Spinach Quiche Muffins
Ingredients
- 1 tablespoon coconut oil
- 2 cups of fresh baby spinach 1 cup if you don’t prefer lots of spinach
- 7 eggs or 1 ¾ cup of egg whites or egg substitute. I like to use more egg whites for a much healthier version of 1 ¾ cup of liquid egg white and 1-2 whole eggs
- 8 oz package baby bella or white mushrooms sliced or diced small
- ¼ cup finely diced red bell pepper optional
- ¼ cup finely diced onion optional
- ¼ cup shredded cheese of your choice optional I love a little feta sometimes.
- Pepper to taste
- You can really add whatever you’d like to these. Ground turkey sausage bacon, Asparagus, broccoli, etc. Be creative.
Instructions
- Preheat oven to 350 degrees
- Heat coconut oil in a large skillet on medium heat.
- Saute the mushrooms (and onions and peppers if using) for about 5-6 minutes
- Then add the spinach and cook for about 4 more minutes or until tender.
- Drain the excess liquid very well.
- In a large mixing bowl, whisk the eggs until combined. Add the cooked mushrooms, spinach, onion, red pepper and cheeses (if using) and mix well.
- Divide the mixture evenly between the muffin tin.
- Bake at 350 degrees for 20-25 minutes, until set and a knife inserted in the center comes out clean.
- Store in the refrigerator or freeze. Just pop them in the microwave when you’re ready to eat them.
Nutrition
Nutritional Disclosure
Nutrition information is automatically calculated and should only be used as an approximation.
Naomi@WhatJoyIsMine
Sherri…these look delish! I think I will make some for our church class next week to enjoy. It’s my day for morning snacks. Thank you for sharing at Monday’s Musings. Wonder what you will share this week? 🙂 Blessings.
Andrea Fogleman
oooh yum! I’m thinking about making mini quiche for our family Christmas breakfast. Each year we get together to eat breakfast before opening presents with the family and it’s the same breakfast every year. I think it’s time to break tradition and try something new. Thanks for sharing and thanks for linking up for Scraptastic Saturdays. This post will be shared via FB/Twitter/Pinterest. Have a wonderful day.
Kimberly
Hello sweet lady! This looks incredible. Pinned. We appreciate you taking the time to party with us. We hope to see you on Monday at 7 pm. We love partying with you! http://loulougirls.blogspot.com/
Happy Sunday!

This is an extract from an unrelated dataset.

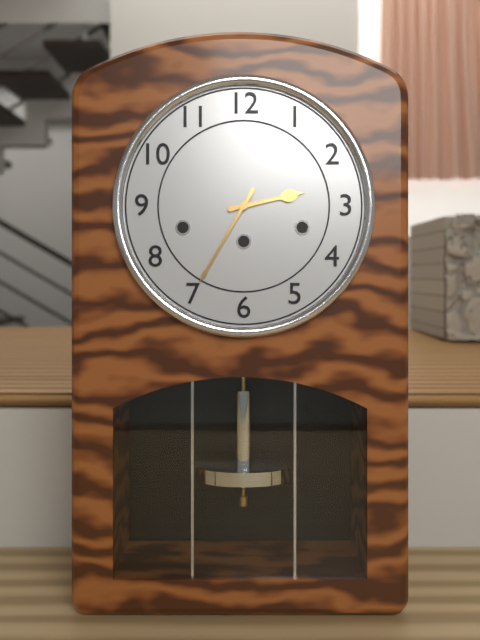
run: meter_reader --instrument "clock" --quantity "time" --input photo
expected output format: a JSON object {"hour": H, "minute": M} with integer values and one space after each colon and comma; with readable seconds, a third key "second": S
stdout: {"hour": 2, "minute": 35}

Lou Lou Girls
Stephanie
These sound delicious, and I’m pretty sure I’m not saying that because I haven’t ate lunch yet!
Michelle
These look really yummy, I would end up snacking on them throughout the day
Jenna
sounds perfect!
Kelly
G’Day! My Mum has just given me a whole bunch of fresh spinach from her garden and I have some farm fresh eggs to use up so this recipe is perfect! I think it will be a hit with the kids. Thanks for sharing your creation!
Ginnie
These look delicious, and I love the idea of making it ahead of time:)
Christina @ Juggling Real Food and Real Life
Hi Sherri! I’m stopping over from Let’s Get Real today. I make something similar and they are always a bit hit. Easy to make and easy to grab and go. I call them my little protein bombs. They really get my started right and adding in vegetables gives so much nutrition in a nice convenient package.

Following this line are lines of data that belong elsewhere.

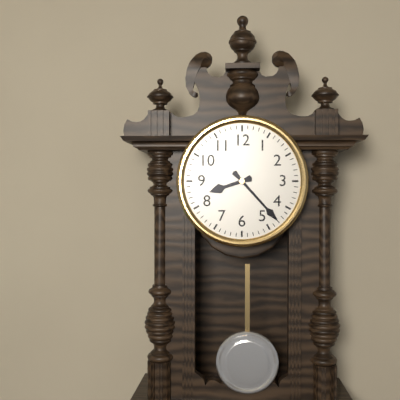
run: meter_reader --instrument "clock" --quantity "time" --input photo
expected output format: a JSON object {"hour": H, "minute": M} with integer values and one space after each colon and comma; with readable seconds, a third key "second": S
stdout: {"hour": 8, "minute": 23}
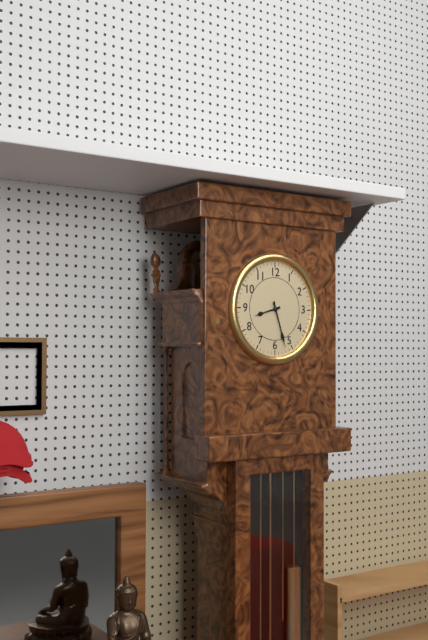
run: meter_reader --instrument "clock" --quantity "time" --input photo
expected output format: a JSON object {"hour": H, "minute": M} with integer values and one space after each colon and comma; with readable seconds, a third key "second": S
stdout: {"hour": 8, "minute": 27}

Michelle @ A Dish of Daily Life
Love breakfasts like this! My kids love them too! It’s always great to have a new recipe to try, thank you!
bj
These look sooo good.
Emily @ Love, Pasta and a Tool Belt
These look delicious! Thank you for linking up at The Wednesday Round Up and we hope to see you back next week!
Sharon - Her Organized Chaos
These look great! I feel like everyone in my family would like this (rare). Can’t wait to try it! Thanks for sharing.
Lauren C.
These look so delicious! I love easy freezer breakfasts for school mornings. Thanks for sharing on Lamberts Lately!
Lauren Copeland
Life Well Sweetened Blog
http://www.lifewellsweetened.com
Marie Bungard
Hopping here from Adorned From Above Linky. This is a definite keeper. Blessings to you and yours! Marie
Jess
I’m PRETTY sure I could eat this whole pan! YUM!
Thanks for joining the Link Up this week!